* **Records for the exercise**:
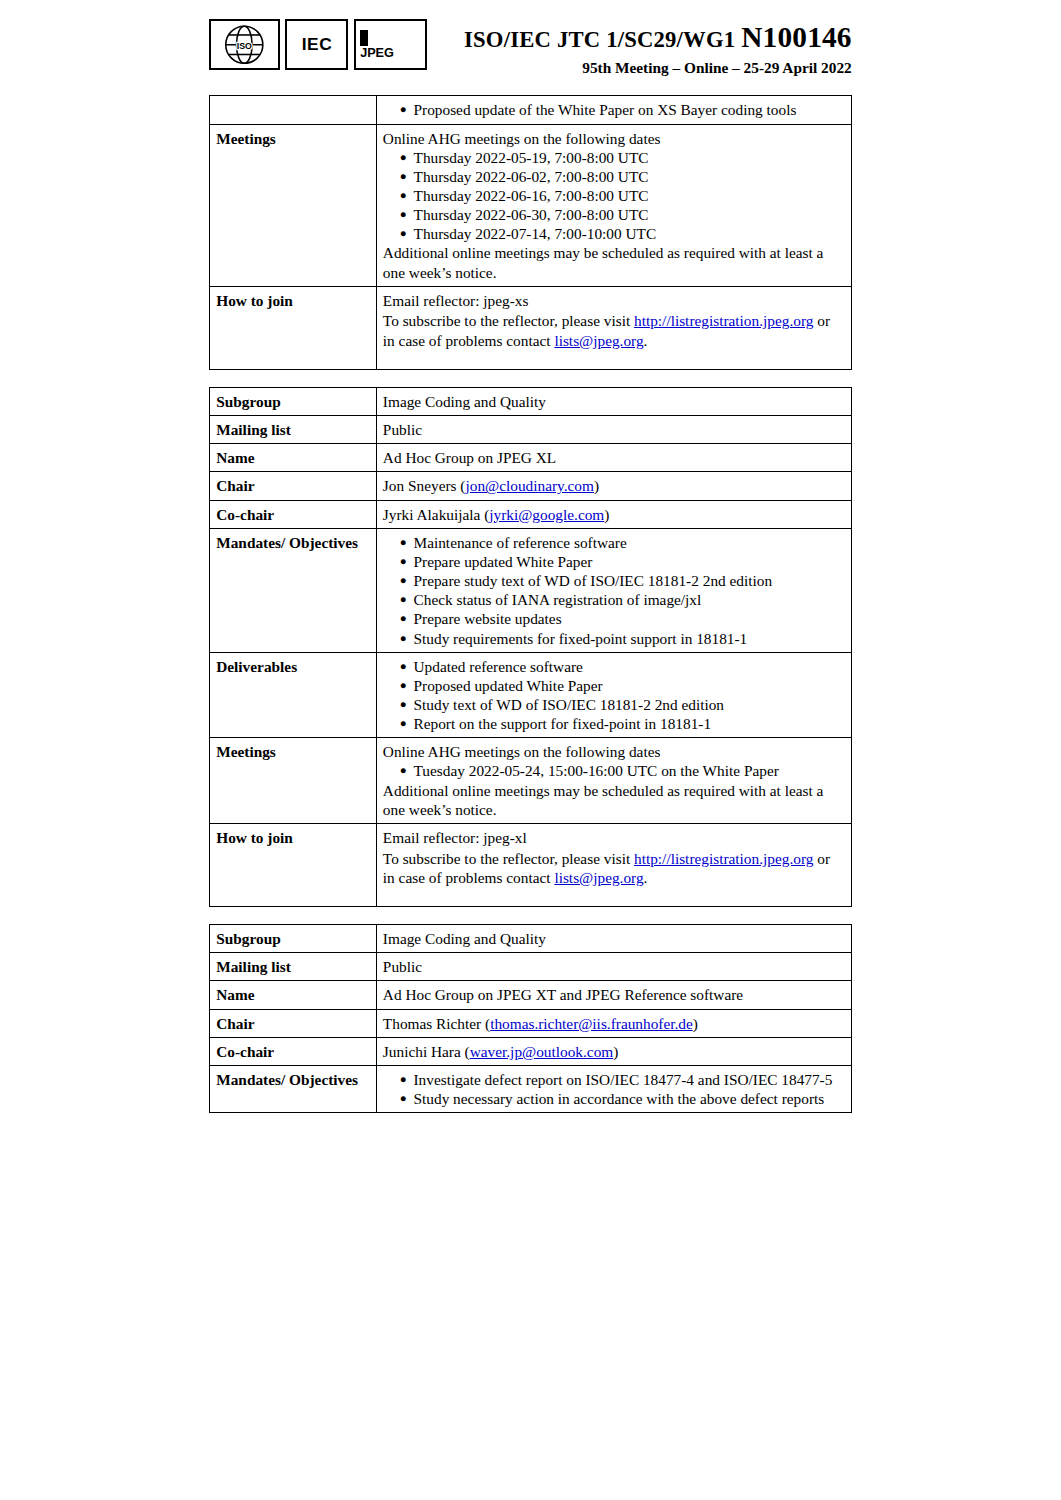ISO
IEC
JPEG
ISO/IEC JTC 1/SC29/WG1 N100146
95th Meeting – Online – 25-29 April 2022
| | Proposed update of the White Paper on XS Bayer coding tools |
| Meetings | Online AHG meetings on the following dates Thursday 2022-05-19, 7:00-8:00 UTC Thursday 2022-06-02, 7:00-8:00 UTC Thursday 2022-06-16, 7:00-8:00 UTC Thursday 2022-06-30, 7:00-8:00 UTC Thursday 2022-07-14, 7:00-10:00 UTC Additional online meetings may be scheduled as required with at least a one week’s notice. |
| How to join | Email reflector: jpeg-xs To subscribe to the reflector, please visit http://listregistration.jpeg.org or in case of problems contact lists@jpeg.org . |
| Subgroup | Image Coding and Quality |
| Mailing list | Public |
| Name | Ad Hoc Group on JPEG XL |
| Chair | Jon Sneyers ( jon@cloudinary.com ) |
| Co-chair | Jyrki Alakuijala ( jyrki@google.com ) |
| Mandates/ Objectives | Maintenance of reference software Prepare updated White Paper Prepare study text of WD of ISO/IEC 18181-2 2nd edition Check status of IANA registration of image/jxl Prepare website updates Study requirements for fixed-point support in 18181-1 |
| Deliverables | Updated reference software Proposed updated White Paper Study text of WD of ISO/IEC 18181-2 2nd edition Report on the support for fixed-point in 18181-1 |
| Meetings | Online AHG meetings on the following dates Tuesday 2022-05-24, 15:00-16:00 UTC on the White Paper Additional online meetings may be scheduled as required with at least a one week’s notice. |
| How to join | Email reflector: jpeg-xl To subscribe to the reflector, please visit http://listregistration.jpeg.org or in case of problems contact lists@jpeg.org . |
| Subgroup | Image Coding and Quality |
| Mailing list | Public |
| Name | Ad Hoc Group on JPEG XT and JPEG Reference software |
| Chair | Thomas Richter ( thomas.richter@iis.fraunhofer.de ) |
| Co-chair | Junichi Hara ( waver.jp@outlook.com ) |
| Mandates/ Objectives | Investigate defect report on ISO/IEC 18477-4 and ISO/IEC 18477-5 Study necessary action in accordance with the above defect reports |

* **The problem**: Skip the pictures and quote each line of the entries above, from the first through the line with "waver.jp@outlook.com ) |", exactly as it appears.

* **Solution**:
ISO
IEC
JPEG
ISO/IEC JTC 1/SC29/WG1 N100146
95th Meeting – Online – 25-29 April 2022
| | Proposed update of the White Paper on XS Bayer coding tools |
| Meetings | Online AHG meetings on the following dates Thursday 2022-05-19, 7:00-8:00 UTC Thursday 2022-06-02, 7:00-8:00 UTC Thursday 2022-06-16, 7:00-8:00 UTC Thursday 2022-06-30, 7:00-8:00 UTC Thursday 2022-07-14, 7:00-10:00 UTC Additional online meetings may be scheduled as required with at least a one week’s notice. |
| How to join | Email reflector: jpeg-xs To subscribe to the reflector, please visit http://listregistration.jpeg.org or in case of problems contact lists@jpeg.org . |
| Subgroup | Image Coding and Quality |
| Mailing list | Public |
| Name | Ad Hoc Group on JPEG XL |
| Chair | Jon Sneyers ( jon@cloudinary.com ) |
| Co-chair | Jyrki Alakuijala ( jyrki@google.com ) |
| Mandates/ Objectives | Maintenance of reference software Prepare updated White Paper Prepare study text of WD of ISO/IEC 18181-2 2nd edition Check status of IANA registration of image/jxl Prepare website updates Study requirements for fixed-point support in 18181-1 |
| Deliverables | Updated reference software Proposed updated White Paper Study text of WD of ISO/IEC 18181-2 2nd edition Report on the support for fixed-point in 18181-1 |
| Meetings | Online AHG meetings on the following dates Tuesday 2022-05-24, 15:00-16:00 UTC on the White Paper Additional online meetings may be scheduled as required with at least a one week’s notice. |
| How to join | Email reflector: jpeg-xl To subscribe to the reflector, please visit http://listregistration.jpeg.org or in case of problems contact lists@jpeg.org . |
| Subgroup | Image Coding and Quality |
| Mailing list | Public |
| Name | Ad Hoc Group on JPEG XT and JPEG Reference software |
| Chair | Thomas Richter ( thomas.richter@iis.fraunhofer.de ) |
| Co-chair | Junichi Hara ( waver.jp@outlook.com ) |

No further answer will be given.